◆ Problem details: Below are the records; count how many of their lines hold the string "HoleSize" and give the number alone.

-- Opening Marker --

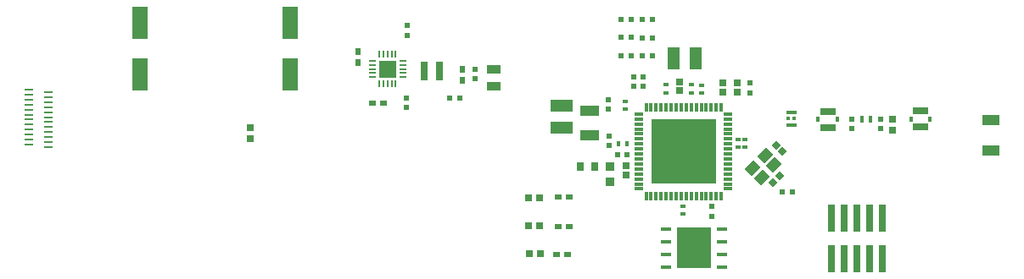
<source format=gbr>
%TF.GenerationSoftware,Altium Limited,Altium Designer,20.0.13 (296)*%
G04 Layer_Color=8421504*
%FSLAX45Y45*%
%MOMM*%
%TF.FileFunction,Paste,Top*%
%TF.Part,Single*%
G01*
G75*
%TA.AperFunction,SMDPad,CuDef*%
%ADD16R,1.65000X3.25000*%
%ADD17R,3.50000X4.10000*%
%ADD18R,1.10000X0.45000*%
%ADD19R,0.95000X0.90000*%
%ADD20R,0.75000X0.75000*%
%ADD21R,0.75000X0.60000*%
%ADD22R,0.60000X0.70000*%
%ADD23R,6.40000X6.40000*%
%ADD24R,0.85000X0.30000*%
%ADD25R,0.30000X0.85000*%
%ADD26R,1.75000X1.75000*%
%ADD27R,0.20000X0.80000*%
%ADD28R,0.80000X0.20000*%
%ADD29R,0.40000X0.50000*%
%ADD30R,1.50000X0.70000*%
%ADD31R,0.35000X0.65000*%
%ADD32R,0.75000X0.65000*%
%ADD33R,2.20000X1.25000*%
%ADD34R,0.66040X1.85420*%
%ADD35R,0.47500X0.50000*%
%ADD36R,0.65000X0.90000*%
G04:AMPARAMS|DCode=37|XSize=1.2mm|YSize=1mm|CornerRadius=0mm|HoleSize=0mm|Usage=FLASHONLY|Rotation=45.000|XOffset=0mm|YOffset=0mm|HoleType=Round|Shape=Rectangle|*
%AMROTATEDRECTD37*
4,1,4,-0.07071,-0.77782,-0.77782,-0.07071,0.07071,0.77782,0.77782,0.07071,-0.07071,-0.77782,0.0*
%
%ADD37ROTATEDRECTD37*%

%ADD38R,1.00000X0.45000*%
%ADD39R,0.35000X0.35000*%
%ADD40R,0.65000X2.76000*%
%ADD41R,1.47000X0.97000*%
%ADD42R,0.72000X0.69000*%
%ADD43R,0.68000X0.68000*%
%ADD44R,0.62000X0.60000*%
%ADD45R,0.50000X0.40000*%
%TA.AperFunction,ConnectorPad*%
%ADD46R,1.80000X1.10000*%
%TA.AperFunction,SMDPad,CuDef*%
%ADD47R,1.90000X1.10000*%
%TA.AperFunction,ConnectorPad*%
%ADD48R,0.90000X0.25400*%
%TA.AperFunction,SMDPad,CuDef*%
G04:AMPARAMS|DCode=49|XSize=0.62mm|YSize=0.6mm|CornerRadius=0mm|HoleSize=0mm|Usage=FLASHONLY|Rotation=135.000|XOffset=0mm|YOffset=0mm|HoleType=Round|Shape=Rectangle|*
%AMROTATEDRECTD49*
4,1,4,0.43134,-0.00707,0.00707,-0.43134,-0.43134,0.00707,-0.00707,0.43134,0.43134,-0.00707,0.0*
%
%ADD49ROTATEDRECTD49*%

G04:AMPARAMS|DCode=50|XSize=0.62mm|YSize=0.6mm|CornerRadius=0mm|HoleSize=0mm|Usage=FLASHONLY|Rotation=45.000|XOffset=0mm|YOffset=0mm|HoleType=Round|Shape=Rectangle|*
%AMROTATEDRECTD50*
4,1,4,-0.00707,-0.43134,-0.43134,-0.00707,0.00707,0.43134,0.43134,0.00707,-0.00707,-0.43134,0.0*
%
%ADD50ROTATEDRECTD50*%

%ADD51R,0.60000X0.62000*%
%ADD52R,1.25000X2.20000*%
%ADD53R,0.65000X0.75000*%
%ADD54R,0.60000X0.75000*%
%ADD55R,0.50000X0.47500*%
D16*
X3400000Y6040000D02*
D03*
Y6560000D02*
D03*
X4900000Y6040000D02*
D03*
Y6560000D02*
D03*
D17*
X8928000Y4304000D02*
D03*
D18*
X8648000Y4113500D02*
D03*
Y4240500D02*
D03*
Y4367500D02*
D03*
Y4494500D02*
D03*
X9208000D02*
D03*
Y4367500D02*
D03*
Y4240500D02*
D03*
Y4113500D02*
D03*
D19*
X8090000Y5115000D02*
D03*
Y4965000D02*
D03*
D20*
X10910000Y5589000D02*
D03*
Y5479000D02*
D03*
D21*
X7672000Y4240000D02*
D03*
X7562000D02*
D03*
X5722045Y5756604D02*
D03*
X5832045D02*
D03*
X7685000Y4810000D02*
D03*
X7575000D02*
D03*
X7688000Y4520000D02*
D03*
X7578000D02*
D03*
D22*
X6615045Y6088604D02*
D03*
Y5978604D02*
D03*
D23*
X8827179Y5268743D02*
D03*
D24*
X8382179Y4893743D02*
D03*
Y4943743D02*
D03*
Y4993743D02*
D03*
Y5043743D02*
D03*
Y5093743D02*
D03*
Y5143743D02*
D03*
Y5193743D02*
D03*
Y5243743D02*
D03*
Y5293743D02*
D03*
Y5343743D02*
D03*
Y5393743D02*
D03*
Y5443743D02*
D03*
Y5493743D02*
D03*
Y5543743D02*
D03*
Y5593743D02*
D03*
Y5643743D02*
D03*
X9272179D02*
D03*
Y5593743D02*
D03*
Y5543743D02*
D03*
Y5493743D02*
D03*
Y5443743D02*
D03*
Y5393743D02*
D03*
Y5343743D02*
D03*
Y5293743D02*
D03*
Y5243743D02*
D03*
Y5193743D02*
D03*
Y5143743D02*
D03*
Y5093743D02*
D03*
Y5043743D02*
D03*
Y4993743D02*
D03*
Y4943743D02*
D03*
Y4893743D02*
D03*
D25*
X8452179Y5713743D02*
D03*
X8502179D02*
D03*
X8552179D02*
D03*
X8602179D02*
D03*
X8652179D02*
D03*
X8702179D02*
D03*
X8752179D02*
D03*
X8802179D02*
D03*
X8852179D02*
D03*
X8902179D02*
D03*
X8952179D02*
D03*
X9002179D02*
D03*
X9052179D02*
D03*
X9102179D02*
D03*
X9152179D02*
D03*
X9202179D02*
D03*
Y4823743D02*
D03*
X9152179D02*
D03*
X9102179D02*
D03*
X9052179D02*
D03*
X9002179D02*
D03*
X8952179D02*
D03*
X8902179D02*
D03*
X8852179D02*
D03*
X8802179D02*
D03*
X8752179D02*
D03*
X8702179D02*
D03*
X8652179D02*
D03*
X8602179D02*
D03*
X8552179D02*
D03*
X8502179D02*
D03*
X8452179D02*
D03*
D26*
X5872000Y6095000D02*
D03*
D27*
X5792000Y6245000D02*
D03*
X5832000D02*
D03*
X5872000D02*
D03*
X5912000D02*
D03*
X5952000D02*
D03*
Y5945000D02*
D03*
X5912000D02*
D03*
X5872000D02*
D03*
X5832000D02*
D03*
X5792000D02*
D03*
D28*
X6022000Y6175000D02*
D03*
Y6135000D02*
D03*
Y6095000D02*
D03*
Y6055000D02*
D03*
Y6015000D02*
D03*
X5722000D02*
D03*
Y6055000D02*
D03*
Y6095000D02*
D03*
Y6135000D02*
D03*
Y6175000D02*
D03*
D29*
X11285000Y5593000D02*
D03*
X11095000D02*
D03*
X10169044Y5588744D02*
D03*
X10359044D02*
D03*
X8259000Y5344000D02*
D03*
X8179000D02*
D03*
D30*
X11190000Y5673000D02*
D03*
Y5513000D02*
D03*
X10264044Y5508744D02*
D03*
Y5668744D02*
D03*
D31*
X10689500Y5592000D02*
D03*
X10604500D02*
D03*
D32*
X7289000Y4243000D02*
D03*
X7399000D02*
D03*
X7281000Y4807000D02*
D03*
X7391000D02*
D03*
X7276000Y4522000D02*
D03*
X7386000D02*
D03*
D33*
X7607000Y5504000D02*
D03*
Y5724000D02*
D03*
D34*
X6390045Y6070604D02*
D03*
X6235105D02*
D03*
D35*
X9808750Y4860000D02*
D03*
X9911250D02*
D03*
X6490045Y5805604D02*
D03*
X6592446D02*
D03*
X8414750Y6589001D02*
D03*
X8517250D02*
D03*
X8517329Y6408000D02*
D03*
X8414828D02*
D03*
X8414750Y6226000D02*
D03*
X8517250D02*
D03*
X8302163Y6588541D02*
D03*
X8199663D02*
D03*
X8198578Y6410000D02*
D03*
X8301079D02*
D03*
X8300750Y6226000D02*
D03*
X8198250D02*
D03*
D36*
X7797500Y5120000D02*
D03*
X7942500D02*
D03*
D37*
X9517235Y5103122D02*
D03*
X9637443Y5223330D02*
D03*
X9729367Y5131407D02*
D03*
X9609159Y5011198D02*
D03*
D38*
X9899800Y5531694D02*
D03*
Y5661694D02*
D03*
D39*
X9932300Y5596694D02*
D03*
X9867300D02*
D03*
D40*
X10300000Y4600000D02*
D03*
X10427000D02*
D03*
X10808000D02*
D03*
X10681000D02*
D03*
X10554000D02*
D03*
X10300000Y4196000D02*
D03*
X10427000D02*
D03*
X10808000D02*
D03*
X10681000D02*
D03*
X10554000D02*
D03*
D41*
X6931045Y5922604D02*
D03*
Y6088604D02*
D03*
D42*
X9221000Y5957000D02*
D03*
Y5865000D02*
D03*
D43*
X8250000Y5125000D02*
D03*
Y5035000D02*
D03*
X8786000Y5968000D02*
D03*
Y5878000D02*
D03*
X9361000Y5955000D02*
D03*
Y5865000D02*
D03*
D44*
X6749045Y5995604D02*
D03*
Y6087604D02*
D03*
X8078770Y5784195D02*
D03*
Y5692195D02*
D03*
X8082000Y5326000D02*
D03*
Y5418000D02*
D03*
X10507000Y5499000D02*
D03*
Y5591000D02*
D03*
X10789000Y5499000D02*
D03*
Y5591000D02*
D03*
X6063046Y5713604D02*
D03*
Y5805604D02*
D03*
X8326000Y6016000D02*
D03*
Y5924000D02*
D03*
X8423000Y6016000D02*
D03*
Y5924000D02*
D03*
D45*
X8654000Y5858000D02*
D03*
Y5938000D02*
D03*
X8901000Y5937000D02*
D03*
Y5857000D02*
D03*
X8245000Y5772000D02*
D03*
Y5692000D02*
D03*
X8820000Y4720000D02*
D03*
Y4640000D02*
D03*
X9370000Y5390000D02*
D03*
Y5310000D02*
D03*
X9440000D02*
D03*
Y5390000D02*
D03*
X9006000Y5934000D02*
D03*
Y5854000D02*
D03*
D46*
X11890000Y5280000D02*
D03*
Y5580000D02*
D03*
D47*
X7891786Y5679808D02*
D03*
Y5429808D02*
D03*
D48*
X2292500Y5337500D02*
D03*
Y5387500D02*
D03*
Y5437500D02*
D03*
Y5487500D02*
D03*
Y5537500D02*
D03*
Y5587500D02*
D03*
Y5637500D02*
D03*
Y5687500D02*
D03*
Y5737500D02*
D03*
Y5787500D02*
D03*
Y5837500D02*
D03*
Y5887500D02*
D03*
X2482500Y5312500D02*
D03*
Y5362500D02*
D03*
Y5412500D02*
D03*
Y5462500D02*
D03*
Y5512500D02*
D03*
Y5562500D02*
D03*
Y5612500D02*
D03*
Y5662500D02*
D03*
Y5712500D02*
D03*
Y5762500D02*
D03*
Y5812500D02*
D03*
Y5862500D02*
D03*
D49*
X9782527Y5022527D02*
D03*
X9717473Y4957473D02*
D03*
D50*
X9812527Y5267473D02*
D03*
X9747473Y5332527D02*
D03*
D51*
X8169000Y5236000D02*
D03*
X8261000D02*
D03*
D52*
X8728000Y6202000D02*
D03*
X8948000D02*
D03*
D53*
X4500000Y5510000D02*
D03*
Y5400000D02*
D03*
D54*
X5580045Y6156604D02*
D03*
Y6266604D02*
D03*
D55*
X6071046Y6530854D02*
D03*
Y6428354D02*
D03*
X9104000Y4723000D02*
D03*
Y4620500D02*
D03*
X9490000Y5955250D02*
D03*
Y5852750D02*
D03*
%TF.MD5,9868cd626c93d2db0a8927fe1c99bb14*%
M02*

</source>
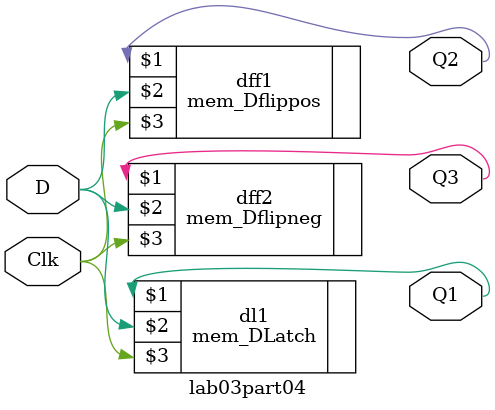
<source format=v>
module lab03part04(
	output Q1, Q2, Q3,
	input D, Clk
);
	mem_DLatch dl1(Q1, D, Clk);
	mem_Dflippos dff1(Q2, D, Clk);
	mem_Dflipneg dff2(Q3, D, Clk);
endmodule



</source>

-- Closing Marker --

◆ Solution below: 3